Sunday, January 17, 2010

Come Together

So, I think I put off blogging about Haiti for some of the same reasons I put off prepping for Advent. It just seems sooo big and so beyond me that nothing I could possibly do would be good enough. But, um, hello? How AWFUL is that? As if I could do anything anyways?! All I can do is offer up my heartfelt prayer and trust right now that He is doing something with it.

I had been to Mass and certainly prayed about and for Haiti since the earthquake, but it took today's Sunday Mass to really drive the reality home for me. The readings seemed so fitting- the promise of hope. And also this time of remembering Martin Luther King and his dream of peace- it just seemed like people were really united and coming together in prayer and spirit amid the sorrow.

God definitely spoke to me through this sense of community and the readings today (also, I am taking a liturgy class this semester so I'm sure my Mass awareness is heightened of late ;) The idea and promise that places and people will no longer be called desolate as Isaiah speaks of in the first reading is SO encouraging and hopeful as we look at the wreckage on the news, and then the 2nd reading from Paul about our individual spiritual gifts being given for the good of the whole...just perfect for right now. The promise of hope and the need for one another I think are just the words we need to hear as we think about this time and Haiti.

Personally for me, the readings also spoke to me about the waiting that I've been writing and praying so much about. In today's Gospel, Jesus performs His first miracle in which the best is saved for last. Now if you think about it, how much SENSE does that make? Why not perform your first miracle at the BEGINNING for all to SEE and before they get tipsy??? Which is what I say to God on a regular basis (not the before tipsy part, but okay, it happens) but the, 'Okay, how 'bout NOW, God? Doesn't it make sense for You do to X,Y,and/or Z NOW?? But no....He saves it for LATER.
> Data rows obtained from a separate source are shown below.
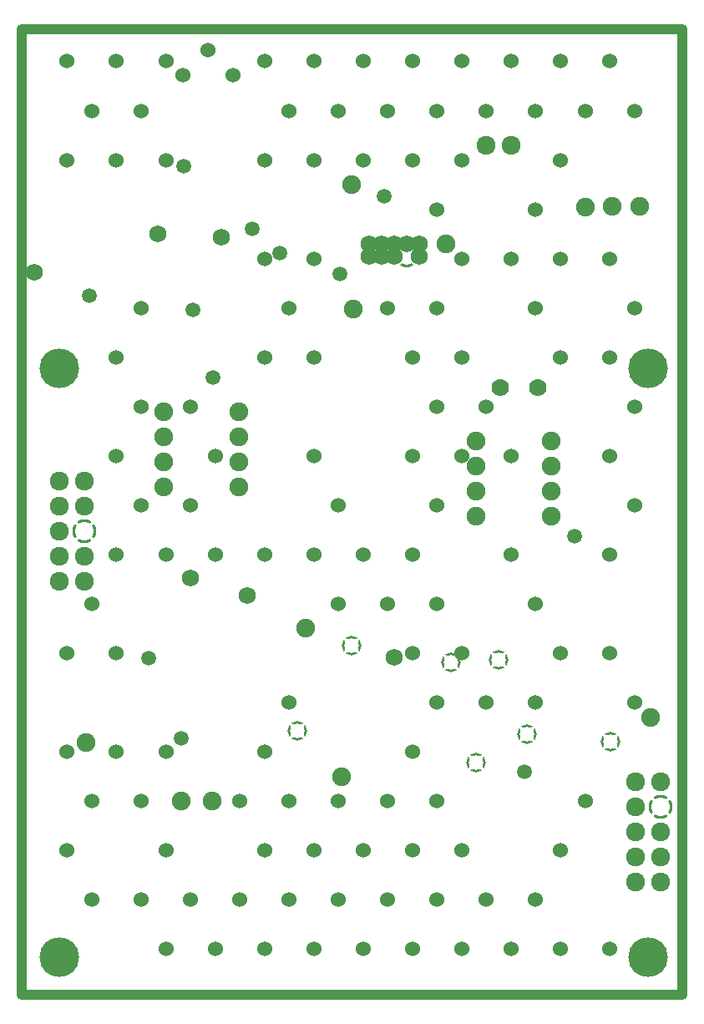
<source format=gbr>
%TF.GenerationSoftware,Altium Limited,Altium Designer,18.0.9 (584)*%
G04 Layer_Physical_Order=2*
G04 Layer_Color=32768*
%FSLAX26Y26*%
%MOIN*%
%TF.FileFunction,Copper,L2,Inr,Plane*%
%TF.Part,Single*%
G01*
G75*
%TA.AperFunction,ComponentPad*%
%ADD27C,0.060000*%
%TA.AperFunction,NonConductor*%
%ADD37C,0.040000*%
%TA.AperFunction,ComponentPad*%
%ADD38C,0.075433*%
%ADD39C,0.075827*%
G04:AMPARAMS|DCode=40|XSize=95.827mil|YSize=95.827mil|CornerRadius=0mil|HoleSize=0mil|Usage=FLASHONLY|Rotation=0.000|XOffset=0mil|YOffset=0mil|HoleType=Round|Shape=Relief|Width=10mil|Gap=10mil|Entries=4|*
%AMTHD40*
7,0,0,0.095827,0.075827,0.010000,45*
%
%ADD40THD40*%
%ADD41C,0.070000*%
%TA.AperFunction,ViaPad*%
%ADD42C,0.158110*%
%TA.AperFunction,ComponentPad*%
%ADD43C,0.068000*%
G04:AMPARAMS|DCode=44|XSize=88mil|YSize=88mil|CornerRadius=0mil|HoleSize=0mil|Usage=FLASHONLY|Rotation=0.000|XOffset=0mil|YOffset=0mil|HoleType=Round|Shape=Relief|Width=10mil|Gap=10mil|Entries=4|*
%AMTHD44*
7,0,0,0.088000,0.068000,0.010000,45*
%
%ADD44THD44*%
%TA.AperFunction,ViaPad*%
G04:AMPARAMS|DCode=45|XSize=79.685mil|YSize=79.685mil|CornerRadius=0mil|HoleSize=0mil|Usage=FLASHONLY|Rotation=0.000|XOffset=0mil|YOffset=0mil|HoleType=Round|Shape=Relief|Width=10mil|Gap=10mil|Entries=4|*
%AMTHD45*
7,0,0,0.079685,0.059685,0.010000,45*
%
%ADD45THD45*%
%ADD46C,0.059685*%
%ADD47C,0.068000*%
%ADD48C,0.060000*%
D27*
X644110Y3669110D02*
D03*
X844110D02*
D03*
X744110Y3769110D02*
D03*
D37*
X0Y0D02*
X2637795Y-0D01*
X2637795Y3852110D02*
X2637795Y-0D01*
X-0Y3852110D02*
X2637795Y3852110D01*
X-0Y3852110D02*
X0Y0D01*
D38*
X634913Y774110D02*
D03*
X1814134Y2209568D02*
D03*
Y2109568D02*
D03*
Y2009568D02*
D03*
Y1909568D02*
D03*
X2114134Y2209568D02*
D03*
Y2109568D02*
D03*
Y2009568D02*
D03*
Y1909568D02*
D03*
X866110Y2027110D02*
D03*
Y2127110D02*
D03*
Y2227110D02*
D03*
Y2327110D02*
D03*
X566110Y2027110D02*
D03*
Y2127110D02*
D03*
Y2227110D02*
D03*
Y2327110D02*
D03*
X1315110Y3231110D02*
D03*
X1323110Y2735110D02*
D03*
X2466110Y3145110D02*
D03*
X2355110Y3145110D02*
D03*
X2250110Y3143810D02*
D03*
X1694110Y2997110D02*
D03*
X1132110Y1463110D02*
D03*
X760110Y774110D02*
D03*
X257759Y1005858D02*
D03*
X1275110Y868110D02*
D03*
X2511110Y1107110D02*
D03*
D39*
X150110Y2050110D02*
D03*
Y1950110D02*
D03*
Y1850110D02*
D03*
Y1750110D02*
D03*
Y1650110D02*
D03*
X250110Y2050110D02*
D03*
Y1950110D02*
D03*
Y1750110D02*
D03*
Y1650110D02*
D03*
X1952110Y3390110D02*
D03*
X1852110D02*
D03*
X2450110Y850110D02*
D03*
Y750110D02*
D03*
Y650110D02*
D03*
Y550110D02*
D03*
Y450110D02*
D03*
X2550110Y850110D02*
D03*
Y650110D02*
D03*
Y550110D02*
D03*
Y450110D02*
D03*
D40*
X250110Y1850110D02*
D03*
X2550110Y750110D02*
D03*
D41*
X2058338Y2423260D02*
D03*
X1908732D02*
D03*
D42*
X150110Y150110D02*
D03*
X2500110D02*
D03*
X150110Y2500110D02*
D03*
X2500110D02*
D03*
D43*
X1585110Y2995112D02*
D03*
Y2945112D02*
D03*
X1535110Y2995112D02*
D03*
X1485110D02*
D03*
Y2945112D02*
D03*
X1435110Y2995112D02*
D03*
Y2945112D02*
D03*
X1385110Y2995112D02*
D03*
Y2945112D02*
D03*
D44*
X1535110D02*
D03*
D45*
X1903009Y1337474D02*
D03*
X1813252Y926110D02*
D03*
X2350110Y1010110D02*
D03*
X2015488Y1038780D02*
D03*
X1713800Y1325110D02*
D03*
X1099110Y1053110D02*
D03*
X1316110Y1392065D02*
D03*
D46*
X2005362Y890110D02*
D03*
X270110Y2790110D02*
D03*
X2205110Y1830110D02*
D03*
X645110Y3305110D02*
D03*
X1030110Y2960110D02*
D03*
X921110Y3055110D02*
D03*
X682110Y2732110D02*
D03*
X1447616Y3185110D02*
D03*
X1268110Y2876110D02*
D03*
X762110Y2463110D02*
D03*
X505110Y1344110D02*
D03*
X634922Y1024110D02*
D03*
D47*
X1485110Y1345110D02*
D03*
X900000Y1591492D02*
D03*
X672000Y1662000D02*
D03*
X49000Y2883000D02*
D03*
X797110Y3023110D02*
D03*
X544110Y3037362D02*
D03*
D48*
X279528Y377953D02*
D03*
X181102Y574803D02*
D03*
X279528Y771654D02*
D03*
X181102Y968504D02*
D03*
Y1362205D02*
D03*
X279528Y1559055D02*
D03*
X181102Y3330709D02*
D03*
X279528Y3527559D02*
D03*
X181102Y3724410D02*
D03*
X476378Y377953D02*
D03*
Y771654D02*
D03*
X377953Y968504D02*
D03*
Y1362205D02*
D03*
Y1755906D02*
D03*
X476378Y1952756D02*
D03*
X377953Y2149606D02*
D03*
X476378Y2346457D02*
D03*
X377953Y2543307D02*
D03*
X476378Y2740158D02*
D03*
X377953Y3330709D02*
D03*
X476378Y3527559D02*
D03*
X377953Y3724410D02*
D03*
X574803Y181102D02*
D03*
X673228Y377953D02*
D03*
X574803Y574803D02*
D03*
Y968504D02*
D03*
Y1755906D02*
D03*
X673228Y1952756D02*
D03*
Y2346457D02*
D03*
X574803Y3330709D02*
D03*
Y3724410D02*
D03*
X771654Y181102D02*
D03*
X870079Y377953D02*
D03*
Y771654D02*
D03*
X771654Y1755906D02*
D03*
Y2149606D02*
D03*
X968504Y181102D02*
D03*
X1066929Y377953D02*
D03*
X968504Y574803D02*
D03*
X1066929Y771654D02*
D03*
X968504Y968504D02*
D03*
X1066929Y1165354D02*
D03*
X968504Y1755906D02*
D03*
Y2543307D02*
D03*
X1066929Y2740158D02*
D03*
X968504Y2937008D02*
D03*
Y3330709D02*
D03*
X1066929Y3527559D02*
D03*
X968504Y3724410D02*
D03*
X1165354Y181102D02*
D03*
X1263780Y377953D02*
D03*
X1165354Y574803D02*
D03*
X1263780Y771654D02*
D03*
Y1559055D02*
D03*
X1165354Y1755906D02*
D03*
X1263780Y1952756D02*
D03*
X1165354Y2149606D02*
D03*
Y2543307D02*
D03*
Y2937008D02*
D03*
Y3330709D02*
D03*
X1263780Y3527559D02*
D03*
X1165354Y3724410D02*
D03*
X1362205Y181102D02*
D03*
X1460630Y377953D02*
D03*
X1362205Y574803D02*
D03*
X1460630Y771654D02*
D03*
Y1559055D02*
D03*
X1362205Y1755906D02*
D03*
X1460630Y2740158D02*
D03*
X1362205Y3330709D02*
D03*
X1460630Y3527559D02*
D03*
X1362205Y3724410D02*
D03*
X1559055Y181102D02*
D03*
X1657480Y377953D02*
D03*
X1559055Y574803D02*
D03*
X1657480Y771654D02*
D03*
X1559055Y968504D02*
D03*
X1657480Y1165354D02*
D03*
X1559055Y1362205D02*
D03*
X1657480Y1559055D02*
D03*
X1559055Y1755906D02*
D03*
X1657480Y1952756D02*
D03*
X1559055Y2149606D02*
D03*
X1657480Y2346457D02*
D03*
X1559055Y2543307D02*
D03*
X1657480Y2740158D02*
D03*
Y3133858D02*
D03*
X1559055Y3330709D02*
D03*
X1657480Y3527559D02*
D03*
X1559055Y3724410D02*
D03*
X1755906Y181102D02*
D03*
X1854331Y377953D02*
D03*
X1755906Y574803D02*
D03*
X1854331Y1165354D02*
D03*
X1755906Y1362205D02*
D03*
Y2149606D02*
D03*
X1854331Y2346457D02*
D03*
X1755906Y2543307D02*
D03*
Y2937008D02*
D03*
Y3330709D02*
D03*
X1854331Y3527559D02*
D03*
X1755906Y3724410D02*
D03*
X1952756Y181102D02*
D03*
X2051181Y377953D02*
D03*
Y1165354D02*
D03*
Y1559055D02*
D03*
X1952756Y1755906D02*
D03*
Y2149606D02*
D03*
X2051181Y2740158D02*
D03*
X1952756Y2937008D02*
D03*
X2051181Y3133858D02*
D03*
Y3527559D02*
D03*
X1952756Y3724410D02*
D03*
X2149606Y181102D02*
D03*
Y574803D02*
D03*
X2248032Y771654D02*
D03*
X2149606Y1362205D02*
D03*
Y2543307D02*
D03*
Y2937008D02*
D03*
Y3330709D02*
D03*
X2248032Y3527559D02*
D03*
X2149606Y3724410D02*
D03*
X2346457Y181102D02*
D03*
X2444882Y1165354D02*
D03*
X2346457Y1362205D02*
D03*
Y1755906D02*
D03*
X2444882Y1952756D02*
D03*
X2346457Y2149606D02*
D03*
X2444882Y2346457D02*
D03*
X2346457Y2543307D02*
D03*
X2444882Y2740158D02*
D03*
X2346457Y2937008D02*
D03*
X2444882Y3527559D02*
D03*
X2346457Y3724410D02*
D03*
%TF.MD5,f7118add696473d0cca3ce101ab28e48*%
M02*

</source>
The priest emphasized this theme of "the best is yet to come" which is SUCH a message of HOPE. The best is yet to come in our lives, for people who are suffering, and for all of us in heaven. This is not the be all end all.

So definitely a message I needed to hear as I still struggle with the goings on (or lack thereof) in my life, and also particularly as we pray for those despairing in Haiti and those who have suffered for peace and justice in the past, as those who particiapte in civil rights.

At Mass, we sang the usual "Gather" songs, that I as a music minister, just roll my eyes at every week. You know the ones. The 'City of God''s or the 'Gather Us In's'. And I've probably just offended someone right now, but I doubt David Haas reads this blog (yet). But you know, songs that you have heard week after week, year after year, and they have become void of most meaning. I'm looking at you, "Here I am, Lord"

But today singing "Blest Are They" and "Make Me A Channel of Your Peace" seemed appropriate and did not trigger my normal eye rolling. The Beatitudes- which are the heart of the aforementioned song- definitely seemed to be a match for the current situation in Haiti. The Beatitudes are so puzzling- blessed are those who suffer. What? Blessed are those who thirst. Huh? It doesn't make sense! And surely neither does the chaos of natural disaster and mass suffering. But rather than despair, we can look at the mystery and message of the Beatitudes and trust that one day we will be consoled. The wine of Christ's miracles is possible- it is just being saved for the right moment.

And so, I am united, I'm sure with all of you in praying for those deeply affected by disaster in Haiti and the hope for humanity to come as we unite and look to Christ.